View details for DOI 10.1161/CIRCULATIONAHA.107.759480
View details for Web of Science ID 000259648600018
View details for PubMedID 18824743
Given their self-renewing and pluripotent capabilities, human embryonic stem cells (hESCs) are well poised as a cellular source for tissue regeneration therapy. However, the host immune response against transplanted hESCs is not well characterized. In fact, controversy remains as to whether hESCs have immune-privileged properties. To address this issue, we used in vivo bioluminescent imaging to track the fate of transplanted hESCs stably transduced with a double-fusion reporter gene consisting of firefly luciferase and enhanced GFP. We show that survival after transplant is significantly limited in immunocompetent as opposed to immunodeficient mice.
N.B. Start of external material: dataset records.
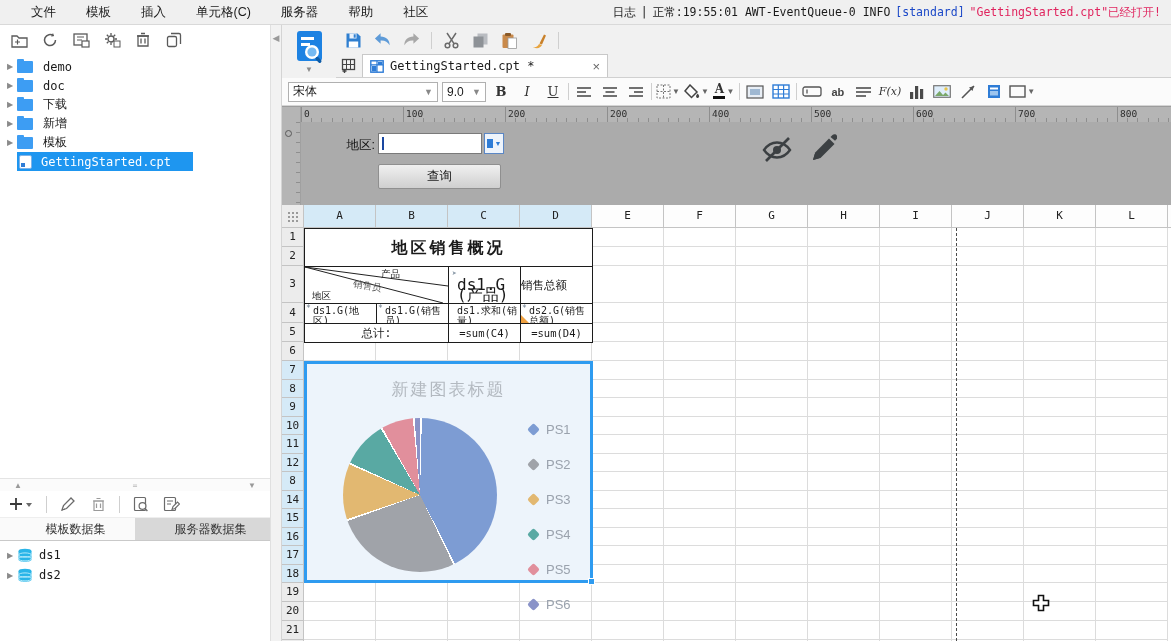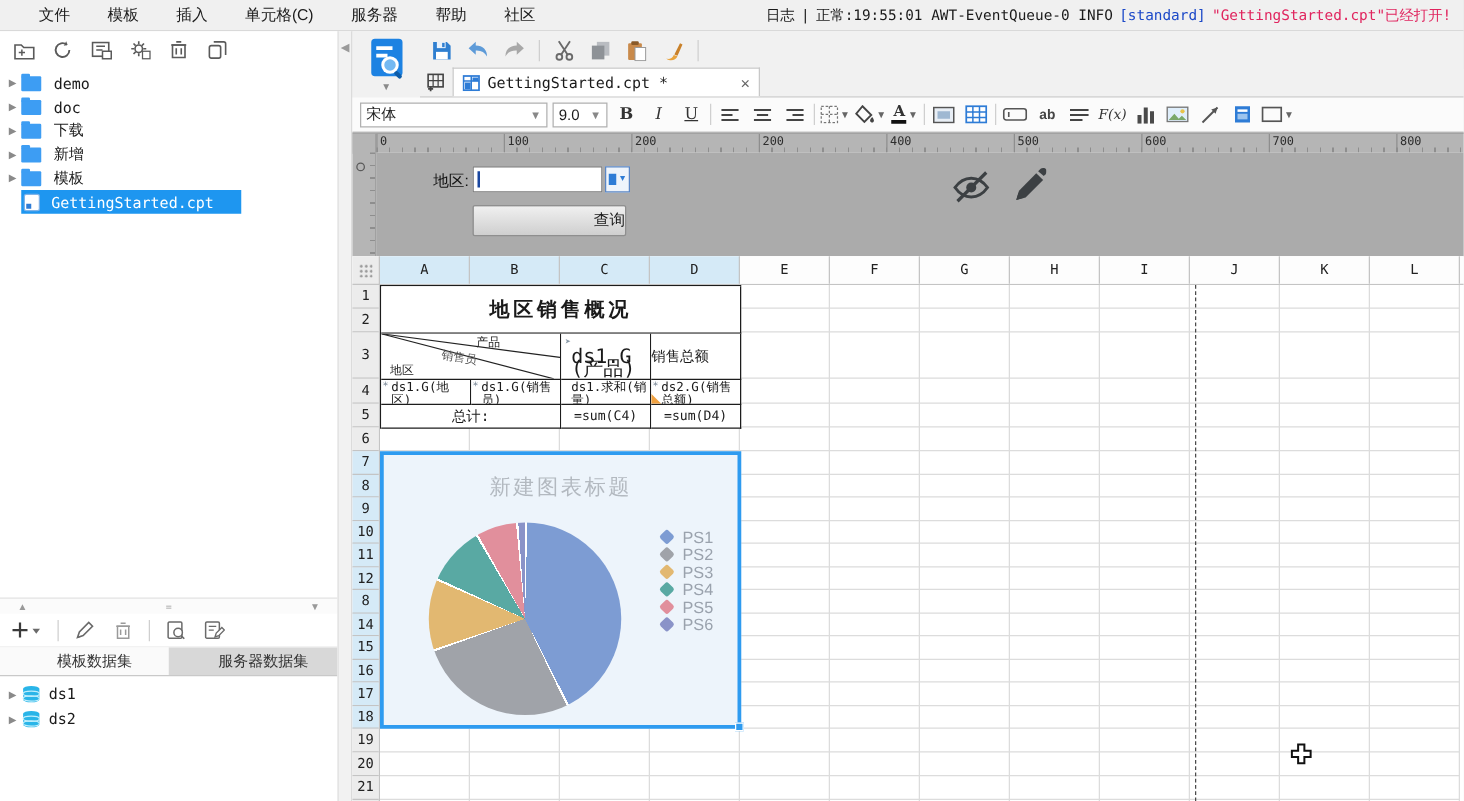--- a/index.html
+++ b/index.html
@@ -96,21 +96,21 @@
       background:repeating-linear-gradient(180deg,#8e8e8e 0 1px,transparent 1px 10px); }
   .origin-o { position:absolute; left:3px; top:8px; width:7px; height:7px; border:1px solid #5a5a5a; border-radius:50%; }
   #param-pane { flex:1; background:#ababab; position:relative; }
   .param-label { position:absolute; left:30px; top:15px; width:44px; text-align:right; font-size:12.5px; color:#111; }
   .param-input { position:absolute; left:77px; top:11px; width:104px; height:21px; background:#fff; border:1px solid #7a7a7a; }
   .param-input .caret { position:absolute; left:3px; top:3px; width:2px; height:13px; background:#1a47a0; }
   .param-combo { position:absolute; left:183px; top:11px; width:20px; height:21px; background:#eef4fb; border:1px solid #5b87c5;
                  display:flex; align-items:center; justify-content:center; }
   .param-combo .box { width:6px; height:9px; background:#2e7cd6; margin-right:2px;}
   .param-combo .dn { color:#2e7cd6; font-size:7px; }
-  .query-btn { position:absolute; left:77px; top:42px; width:123px; height:25px; text-align:right; line-height:23px;
+  .query-btn { position:absolute; left:77px; top:42px; width:123px; height:25px; text-align:center; line-height:23px;
                background:linear-gradient(#f0f0f0,#cfcfcf); border:1px solid #8f8f8f; border-radius:2px; font-size:12.5px; }
   .eye-ic { position:absolute; left:460px; top:12px; width:32px; height:30px; }
   .pencil-ic { position:absolute; left:508px; top:10px; width:28px; height:32px; }
 
   
   #sheet { position:relative; height:436px; background:#fff; }
   .col-row { height:23px; display:flex; }
   .sel-all { width:22px; height:23px; background:#ececec; border-right:1px solid #c4c4c4; border-bottom:1px solid #c4c4c4;
              display:flex; align-items:center; justify-content:center; }
   .sel-all .dots { width:11px; height:11px; background:radial-gradient(#9a9a9a 1px, transparent 1.2px); background-size:4px 4px; }
@@ -146,21 +146,21 @@
   .exp-mark { position:absolute; left:1px; top:1px; font-size:8px; color:#6b7b8c; line-height:7px;}
   .arrow-mark { position:absolute; left:3px; top:3px; color:#8a9aa8; font-size:8px; line-height:7px;}
   .warn-tri { position:absolute; left:0; bottom:0; width:0; height:0; border-left:8px solid #f0a140; border-top:8px solid transparent; }
   .diag-lbl { position:absolute; font-size:9.5px; color:#222; }
 
   
   #chart-box { position:absolute; left:0; top:133px; width:289px; height:222px; background:#edf4fb;
                border:3px solid #2e9bf0; }
   #chart-title { position:absolute; left:0; top:14px; width:100%; text-align:center; font-size:17px; letter-spacing:2px; }
   #pie { position:absolute; left:36px; top:54px; width:154px; height:154px; border-radius:50%; }
-  #chart-legend { position:absolute; left:222px; top:58px; display:flex; flex-direction:column; gap:0; }
+  #chart-legend { position:absolute; left:222px; top:58px; display:flex; flex-direction:column; gap:21px; }
   .leg-item { display:flex; align-items:center; gap:8px; height:14px;}
   .leg-marker { width:9px; height:9px; transform:rotate(45deg); border-radius:2px; flex:none;}
   .leg-label { color:#9aa2ad; font-size:13px; }
   .rs-handle { position:absolute; right:-5px; bottom:-5px; width:7px; height:7px; background:#2e9bf0; border:1px solid #fff; }
 
   #page-break { position:absolute; left:652px; top:0; height:413px; width:0; border-left:1px dashed #4a4a4a; }
 
   
   #cursor { position:absolute; left:728px; top:366px; width:18px; height:18px; }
Repeated transplantation of hESCs into immunocompetent hosts results in accelerated hESC death, suggesting an adaptive donor-specific immune response. Our data demonstrate that transplanted hESCs trigger robust cellular and humoral immune responses, resulting in intragraft infiltration of inflammatory cells and subsequent hESC rejection. Moreover, we have found CD4(+) T cells to be an important modulator of hESC immune-mediated rejection. Finally, we show that immunosuppressive drug regimens can mitigate the anti-hESC immune response and that a regimen of combined tacrolimus and sirolimus therapies significantly prolongs survival of hESCs for up to 28 days. Taken together, these data suggest that hESCs are immunogenic, trigger both cellular and humoral-mediated pathways, and, as a result, are rapidly rejected in xenogeneic hosts. This process can be mitigated by a combined immunosuppressive regimen as assessed by molecular imaging approaches.